1. Why does China, a socialist country, have mega corporations like Tencent and Bytedance? Are they collectively owned by syndicates or unions? If this is a transitionary phase to socialism, can we trust China to actually enforce Socialism after this stage ends?
  2. Child Labor in factories: Myth or Fact? I have a Chinese friend who said he personally never worked as a child in China, but obviously if this was true not every single kid would have worked in a factory.
  3. Surveillance and Social Credit: are these myths, or are they true? Why would China go so far to implement these systems, surely it'd be far too costly and burdensome for whatever they'd gain from that.
  4. Uighur Muslim genocide: Is this true?

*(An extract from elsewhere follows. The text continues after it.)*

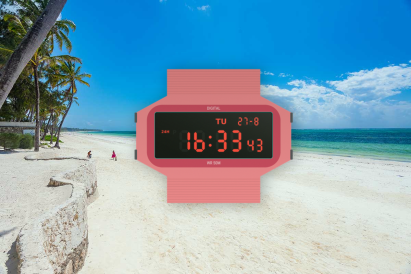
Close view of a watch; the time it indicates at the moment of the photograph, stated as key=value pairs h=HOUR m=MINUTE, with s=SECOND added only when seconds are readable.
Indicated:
h=16 m=33 s=43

Thank you to anyone who answers, and if you do please cite sources so I can look further into China. I really appreciate it.

edit: I was going to ask about Tiananmen Square, but as it turns out that literally just didn't happen. https://www.telegraph.co.uk/news/worldnews/wikileaks/8555142/Wikileaks-no-bloodshed-inside-Tiananmen-Square-cables-claim.html

https://leohezhao.medium.com/notes-for-30th-anniversary-of-tiananmen-incident-f098ef6efbc2

https://www.cbsnews.com/news/there-was-no-tiananmen-square-massacre/

  • Owl [he/him]
    ·
    edit-2
    11 months ago
    1. Using a capitalist model to build up productive forces is their official policy. It's not what I'd choose personally. But their actions show they do actually believe in this policy - they routinely execute billionaires for running their companies contrary to the public good - so it's not just a lie atop a de-facto capitalist system.

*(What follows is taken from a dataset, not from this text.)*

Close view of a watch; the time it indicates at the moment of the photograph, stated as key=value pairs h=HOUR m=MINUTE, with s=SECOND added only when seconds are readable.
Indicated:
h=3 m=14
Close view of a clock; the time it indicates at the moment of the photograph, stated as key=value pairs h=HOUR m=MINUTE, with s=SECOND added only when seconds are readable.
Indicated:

    2. China is a huge country, which is governed by a giant pyramid-structure of elected officials, some branches of which are corrupt. Child labor is illegal, but if your mayor is cool with bribes, then you can do it anyway. China tries to crack down on corrupt officials constantly, but it's still a pyramid-shaped hierarchy, so I doubt they'll ever fully succeed.

    3. Surveillance: not particularly more or less than the US (which is too much of course). Social credit isn't really a thing.

    4. There was an ongoing project to imprison and reeducate Uighur Muslims who were suspected of having radical Islamist ideology. It's supposed to be winding down now, but I haven't checked recently. If such a program never overstepped, and never had abuses of power, I will eat my hat. But Adrian Zenz is a liar and a crackpot, and all the wildest stories trace back to him.

    • Frank [he/him, he/him]
      ·
      11 months ago

      My take on the Xinjiang thing was that there were abuses of human rights - arbitrary arrests, people being detained for several months without trial or having committed a crime, and a few other things.

      However, this was China's program for dismantling Islamist terrorist groups operating on their borders, and it should be evaluated in the context of other nation's anti-terrorist efforts during the gwot.

      What China did wasn't good, per se, but given the available information it seems to have focused more on non-lethal and propagana interventions than the west's policy of "kill lots of random people and wonder why the terrorism didn't stop".

      In brief; China's human rights violating anti-terrorist program was far less vicious and murderous than America, Europe, and their ally's human rights violating anti-terrorist program. That does not mean that they didn't violate human rights, nor does it mean that parts of China's program weren't silly and ineffective (making people you've detained sing propaganda songs during their confinement? Really?)

      Again, the un report is the closest thing to a neutral report on the matter I'm aware of and is very much worth reading.